Saat kembali ke Indonesia, Usman dan Harun tertangkap polisi patroli laut Singapura.
Keduanya juga tidak disidang secara militer karena ketika ditangkap tidak memakai seragam militer.
Upaya grasi pemerintah Indonesia gagal dilakukan.
17 Oktober 1968 pagi, Usman dan Harun akhirnya dieksekusi di tiang gantungan.
Banyak warga Indonesia melakukan penghormatan jenazah di Kedutaan Besar Indonesia.

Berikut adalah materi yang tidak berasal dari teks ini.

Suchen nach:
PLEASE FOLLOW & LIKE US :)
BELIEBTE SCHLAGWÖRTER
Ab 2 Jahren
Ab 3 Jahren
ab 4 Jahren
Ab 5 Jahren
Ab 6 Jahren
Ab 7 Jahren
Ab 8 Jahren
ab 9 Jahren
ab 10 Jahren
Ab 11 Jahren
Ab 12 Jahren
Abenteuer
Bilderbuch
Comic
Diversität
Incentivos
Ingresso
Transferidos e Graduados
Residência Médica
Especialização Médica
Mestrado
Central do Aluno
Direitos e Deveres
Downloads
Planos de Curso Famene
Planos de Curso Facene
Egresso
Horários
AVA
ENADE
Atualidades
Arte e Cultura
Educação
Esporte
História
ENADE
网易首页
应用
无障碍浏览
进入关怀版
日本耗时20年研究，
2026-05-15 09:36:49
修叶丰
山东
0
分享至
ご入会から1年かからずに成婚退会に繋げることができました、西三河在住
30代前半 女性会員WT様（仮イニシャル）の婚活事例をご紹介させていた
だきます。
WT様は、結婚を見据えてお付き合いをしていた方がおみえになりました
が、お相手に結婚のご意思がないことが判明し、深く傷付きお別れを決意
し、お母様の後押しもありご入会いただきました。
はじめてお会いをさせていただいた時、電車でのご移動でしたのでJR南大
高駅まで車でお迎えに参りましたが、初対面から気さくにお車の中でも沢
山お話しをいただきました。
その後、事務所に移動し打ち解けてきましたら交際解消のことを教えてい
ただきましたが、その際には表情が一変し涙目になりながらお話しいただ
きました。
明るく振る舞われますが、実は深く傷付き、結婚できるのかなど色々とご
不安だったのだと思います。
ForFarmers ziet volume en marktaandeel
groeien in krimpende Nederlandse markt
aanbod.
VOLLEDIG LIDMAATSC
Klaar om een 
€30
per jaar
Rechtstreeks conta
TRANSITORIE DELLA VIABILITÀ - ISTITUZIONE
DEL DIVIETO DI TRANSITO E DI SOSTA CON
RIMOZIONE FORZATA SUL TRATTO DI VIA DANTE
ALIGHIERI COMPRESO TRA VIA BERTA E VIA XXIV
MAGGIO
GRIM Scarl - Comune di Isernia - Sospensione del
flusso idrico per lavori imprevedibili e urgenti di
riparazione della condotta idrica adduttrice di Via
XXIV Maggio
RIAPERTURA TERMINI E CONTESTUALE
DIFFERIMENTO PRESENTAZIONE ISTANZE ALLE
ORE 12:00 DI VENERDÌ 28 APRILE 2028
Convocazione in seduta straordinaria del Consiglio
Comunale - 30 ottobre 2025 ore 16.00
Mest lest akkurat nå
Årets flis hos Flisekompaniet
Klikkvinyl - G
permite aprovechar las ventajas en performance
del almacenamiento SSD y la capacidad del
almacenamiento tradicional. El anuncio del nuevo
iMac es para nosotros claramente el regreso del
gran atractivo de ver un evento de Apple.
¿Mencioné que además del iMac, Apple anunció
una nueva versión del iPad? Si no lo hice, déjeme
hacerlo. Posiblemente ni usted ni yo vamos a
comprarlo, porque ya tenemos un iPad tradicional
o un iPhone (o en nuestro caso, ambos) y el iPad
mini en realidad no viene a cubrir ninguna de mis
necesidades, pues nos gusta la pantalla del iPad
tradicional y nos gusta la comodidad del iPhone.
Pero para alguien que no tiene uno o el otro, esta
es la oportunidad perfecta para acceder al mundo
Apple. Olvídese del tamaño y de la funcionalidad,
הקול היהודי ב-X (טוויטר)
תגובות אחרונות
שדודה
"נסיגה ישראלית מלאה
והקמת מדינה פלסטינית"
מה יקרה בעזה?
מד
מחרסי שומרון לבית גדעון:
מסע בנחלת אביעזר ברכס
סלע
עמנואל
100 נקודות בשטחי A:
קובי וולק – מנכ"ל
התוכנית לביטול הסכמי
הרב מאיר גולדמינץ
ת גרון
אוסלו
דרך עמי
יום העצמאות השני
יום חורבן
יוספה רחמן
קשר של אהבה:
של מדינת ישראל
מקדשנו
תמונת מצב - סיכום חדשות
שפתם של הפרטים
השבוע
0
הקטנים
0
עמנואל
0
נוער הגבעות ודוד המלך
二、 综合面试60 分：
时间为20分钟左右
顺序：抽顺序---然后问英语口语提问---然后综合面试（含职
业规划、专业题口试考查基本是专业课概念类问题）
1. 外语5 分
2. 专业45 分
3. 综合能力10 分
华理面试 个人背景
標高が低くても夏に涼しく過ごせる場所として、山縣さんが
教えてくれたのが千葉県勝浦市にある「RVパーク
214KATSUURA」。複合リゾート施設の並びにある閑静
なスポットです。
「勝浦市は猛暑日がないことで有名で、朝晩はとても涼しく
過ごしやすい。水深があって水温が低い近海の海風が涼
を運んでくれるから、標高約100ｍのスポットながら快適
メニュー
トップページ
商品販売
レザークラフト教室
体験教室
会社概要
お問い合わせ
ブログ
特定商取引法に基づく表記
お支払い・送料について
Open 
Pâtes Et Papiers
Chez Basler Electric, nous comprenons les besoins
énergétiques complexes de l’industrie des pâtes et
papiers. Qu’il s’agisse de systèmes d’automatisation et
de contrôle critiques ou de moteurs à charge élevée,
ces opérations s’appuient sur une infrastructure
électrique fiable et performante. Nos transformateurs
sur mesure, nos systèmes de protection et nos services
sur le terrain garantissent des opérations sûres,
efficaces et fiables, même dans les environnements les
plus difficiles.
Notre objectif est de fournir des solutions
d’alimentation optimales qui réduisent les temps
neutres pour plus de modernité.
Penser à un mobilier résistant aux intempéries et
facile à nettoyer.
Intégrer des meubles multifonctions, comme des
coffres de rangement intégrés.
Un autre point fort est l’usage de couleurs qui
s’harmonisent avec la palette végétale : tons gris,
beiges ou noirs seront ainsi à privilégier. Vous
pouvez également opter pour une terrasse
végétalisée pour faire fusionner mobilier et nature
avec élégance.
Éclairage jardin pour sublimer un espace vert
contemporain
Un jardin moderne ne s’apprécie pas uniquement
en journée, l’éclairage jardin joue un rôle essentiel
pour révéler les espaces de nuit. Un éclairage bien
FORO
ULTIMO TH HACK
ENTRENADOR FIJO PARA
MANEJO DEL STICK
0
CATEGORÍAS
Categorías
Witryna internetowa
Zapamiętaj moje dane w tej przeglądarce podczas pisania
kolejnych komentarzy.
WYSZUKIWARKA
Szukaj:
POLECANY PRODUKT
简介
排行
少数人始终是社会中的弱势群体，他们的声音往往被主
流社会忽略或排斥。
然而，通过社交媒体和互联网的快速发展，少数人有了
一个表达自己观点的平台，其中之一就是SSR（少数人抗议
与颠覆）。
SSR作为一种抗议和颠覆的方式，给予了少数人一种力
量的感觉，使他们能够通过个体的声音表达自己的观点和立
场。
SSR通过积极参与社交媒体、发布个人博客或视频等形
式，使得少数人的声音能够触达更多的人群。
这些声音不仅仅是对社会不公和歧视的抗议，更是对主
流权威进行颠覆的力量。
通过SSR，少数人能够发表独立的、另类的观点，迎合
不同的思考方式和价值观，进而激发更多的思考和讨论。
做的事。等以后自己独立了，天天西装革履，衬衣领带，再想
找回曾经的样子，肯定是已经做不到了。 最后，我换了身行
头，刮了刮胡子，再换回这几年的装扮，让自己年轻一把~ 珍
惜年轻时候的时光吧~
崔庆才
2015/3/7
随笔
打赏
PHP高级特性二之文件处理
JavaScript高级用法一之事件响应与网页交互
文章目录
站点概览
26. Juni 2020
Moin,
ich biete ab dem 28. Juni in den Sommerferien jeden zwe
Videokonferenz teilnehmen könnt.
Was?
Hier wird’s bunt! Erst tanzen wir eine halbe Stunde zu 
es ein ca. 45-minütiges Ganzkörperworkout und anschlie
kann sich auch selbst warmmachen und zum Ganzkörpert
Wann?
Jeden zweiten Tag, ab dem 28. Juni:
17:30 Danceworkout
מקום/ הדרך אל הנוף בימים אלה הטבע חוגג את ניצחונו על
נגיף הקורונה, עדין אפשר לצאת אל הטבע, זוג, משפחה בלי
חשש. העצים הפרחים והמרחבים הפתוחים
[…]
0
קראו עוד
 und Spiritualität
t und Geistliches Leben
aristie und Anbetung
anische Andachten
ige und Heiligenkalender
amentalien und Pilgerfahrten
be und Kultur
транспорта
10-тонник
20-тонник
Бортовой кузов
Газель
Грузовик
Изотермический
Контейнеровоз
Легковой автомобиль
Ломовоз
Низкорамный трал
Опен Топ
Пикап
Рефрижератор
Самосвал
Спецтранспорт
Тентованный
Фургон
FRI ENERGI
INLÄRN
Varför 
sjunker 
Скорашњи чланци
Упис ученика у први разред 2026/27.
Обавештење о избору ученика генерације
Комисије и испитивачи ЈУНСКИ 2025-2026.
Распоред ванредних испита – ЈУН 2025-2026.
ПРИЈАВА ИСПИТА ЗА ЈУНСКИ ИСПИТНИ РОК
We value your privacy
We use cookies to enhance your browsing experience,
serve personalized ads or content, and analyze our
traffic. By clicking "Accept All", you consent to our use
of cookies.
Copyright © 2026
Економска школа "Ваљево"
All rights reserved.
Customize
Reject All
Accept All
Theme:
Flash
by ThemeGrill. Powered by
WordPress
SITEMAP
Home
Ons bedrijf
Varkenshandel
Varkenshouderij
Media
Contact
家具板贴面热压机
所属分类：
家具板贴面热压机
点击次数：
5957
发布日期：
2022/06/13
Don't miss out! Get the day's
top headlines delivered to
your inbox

Beberapa mahasiswa di Jakarta melakukan unjuk rasa ke Kedutaan Besar Singapura.
Presiden Soeharto langsung memberikan penghargaan bagi Usman dan Harun sebagai pahlawan nasional dengan SK Presiden No.050/TK/Tahun 1968, tanggal 17 Oktober 1968.
Setelah tiba di Jakarta, hampir satu juta orang mengiringi jenazah mereka dari Kemayoran, Markas Hankam hingga Taman Makam Pahlawan Kalibata.
Sejak saat itu, hubungan Indonesia-Singapura memanas, tapi kembali mendingin ketika PM Singapura datang ke Indonesia pada 1973.
Lee Kuan Yew secara khusus datang ke Taman Makam Pahlawan Kalibata untuk memberi penghormatan dan menaburkan bunga di pusara keduanya.
Pemerintah Indonesia, untuk mengenang jasa Usman dan Harun, nama keduanya diabadikan menjadi nama Kapal Perang Republik Indonesia (KRI).